The Aquatic Invasive Species program in northeast Wyoming inspected a record number of watercraft during the 2020 season.
Aquatic invasive species are plant or animal species that can cause substantial harm to ecosystems, municipal water supplies, recreation, agriculture and other commercial activities. The most worrisome AIS are zebra and quagga mussels, which are native to Eurasia and have tiny byssal threads that allow them to attach to hard substrates like watercraft hulls, rocks, or other infrastructure in the water
To prevent the spread of AIS, check stations were operated in the Sheridan Region from April 18 through Sept. 27, and over 10,000 watercraft were inspected. After thorough inspections 71 watercraft required a decontamination to eliminate the biological risk of contaminating the watercraft’s next water. In 2019, Sheridan Region AIS personnel inspected 5,768 watercraft and performed 32 decontaminations.

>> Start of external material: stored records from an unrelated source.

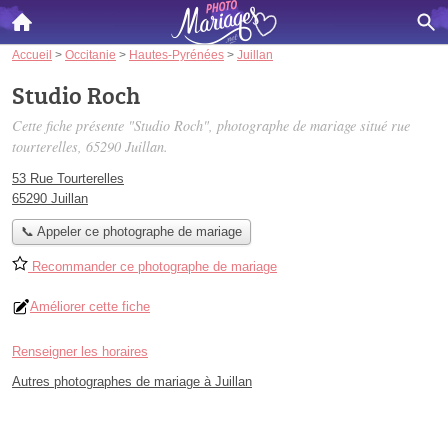
Accueil
>
Occitanie
>
Hautes-Pyrénées
>
Juillan
Studio Roch
Cette fiche présente "Studio Roch", photographe de mariage situé
rue
tourterelles
, 65290 Juillan.
53 Rue Tourterelles
65290 Juillan
📞 Appeler ce photographe de mariage
Recommander ce photographe de mariage
Améliorer cette fiche
Renseigner les horaires
Autres photographes de mariage à Juillan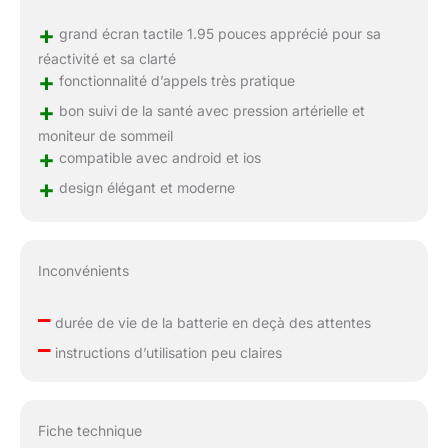
+
grand écran tactile 1.95 pouces apprécié pour sa
réactivité et sa clarté
+
fonctionnalité d’appels très pratique
+
bon suivi de la santé avec pression artérielle et
moniteur de sommeil
+
compatible avec android et ios
+
design élégant et moderne
Inconvénients
–
durée de vie de la batterie en deçà des attentes
–
instructions d’utilisation peu claires
Fiche technique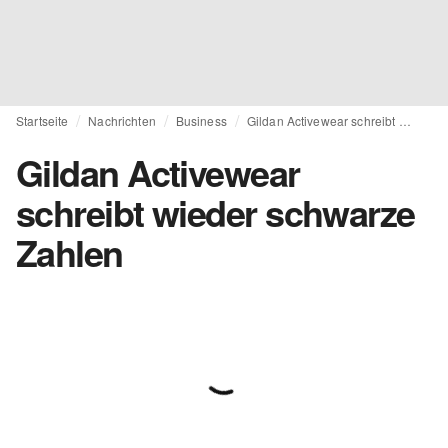
Startseite
Nachrichten
Business
Gildan Activewear schreibt wieder schwarze Zahlen
Gildan Activewear
schreibt wieder schwarze
Zahlen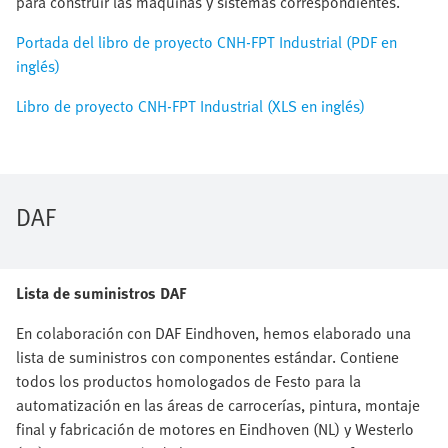
para construir las máquinas y sistemas correspondientes.
Portada del libro de proyecto CNH-FPT Industrial (PDF en
inglés)
Libro de proyecto CNH-FPT Industrial (XLS en inglés)
DAF
Lista de suministros DAF
En colaboración con DAF Eindhoven, hemos elaborado una
lista de suministros con componentes estándar. Contiene
todos los productos homologados de Festo para la
automatización en las áreas de carrocerías, pintura, montaje
final y fabricación de motores en Eindhoven (NL) y Westerlo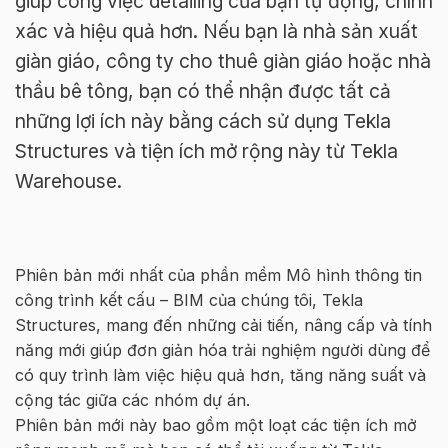
giúp công việc detailing của bạn tự động, chính
xác và hiệu quả hơn. Nếu bạn là nhà sản xuất
giàn giáo, công ty cho thuê giàn giáo hoặc nhà
thầu bê tông, bạn có thể nhận được tất cả
những lợi ích này bằng cách sử dụng Tekla
Structures và tiện ích mở rộng này từ Tekla
Warehouse.
Phiên bản mới nhất của phần mềm Mô hình thông tin
công trình kết cấu – BIM của chúng tôi, Tekla
Structures, mang đến những cải tiến, nâng cấp và tính
năng mới giúp đơn giản hóa trải nghiệm người dùng để
có quy trình làm việc hiệu quả hơn, tăng năng suất và
cộng tác giữa các nhóm dự án.
Phiên bản mới này bao gồm một loạt các tiện ích mở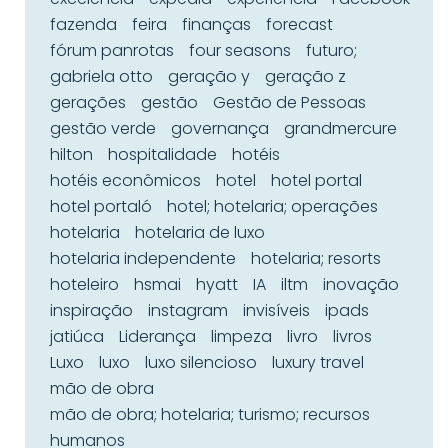
fazenda
feira
finanças
forecast
fórum panrotas
four seasons
futuro;
gabriela otto
geração y
geração z
gerações
gestão
Gestão de Pessoas
gestão verde
governança
grandmercure
hilton
hospitalidade
hotéis
hotéis econômicos
hotel
hotel portal
hotel portaló
hotel; hotelaria; operações
hotelaria
hotelaria de luxo
hotelaria independente
hotelaria; resorts
hoteleiro
hsmai
hyatt
IA
iltm
inovação
inspiração
instagram
invisíveis
ipads
jatiúca
Liderança
limpeza
livro
livros
Luxo
luxo
luxo silencioso
luxury travel
mão de obra
mão de obra; hotelaria; turismo; recursos
humanos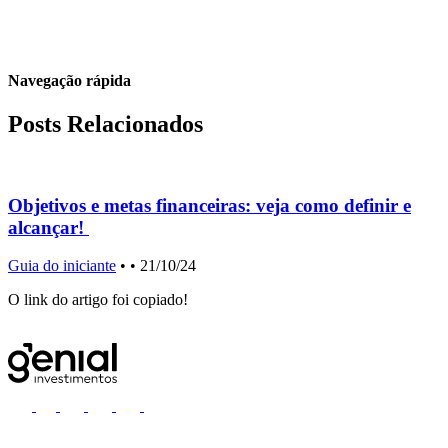
Navegação rápida
Posts Relacionados
Objetivos e metas financeiras: veja como definir e
alcançar!
Guia do iniciante
•
• 21/10/24
G
O link do artigo foi copiado!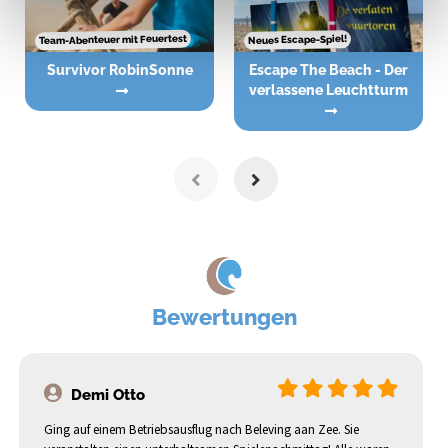
Team-Abenteuer mit Feuertest
Neues Escape-Spiel!
Survivor RobinSonne
Escape The Beach - Der
verlassene Leuchtturm
Bewertungen
Demi Otto
Ging auf einem Betriebsausflug nach Beleving aan Zee. Sie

Again this year, the most common reason for needing a decontamination was standing water inside the watercraft that could harbor AIS. Fifty-six of the 71 total decontaminations were performed at the Northeast Wyoming Welcome Center, on the South Dakota border, due to the rising number of zebra/quagga positive waters in that state.
Three boats were inspected that required a full decontamination including removal of mussels. One of these boats was from Mille Lacs Lake, MN, one from Lake Ontario and the other was from Virginia. Inspectors saw boats registered in 47 different states and four Canandian provinces that had been last used on waters of 54 different states/provinces.
Wyoming is currently one of only five states in the continuous U.S. that has no confirmed occurrences of zebra/quagga. Other invasive species like Asian clams and curly pondweed have populations in Wyoming waters and all water users need to remember to clean, drain and dry anytime they leave a body of water.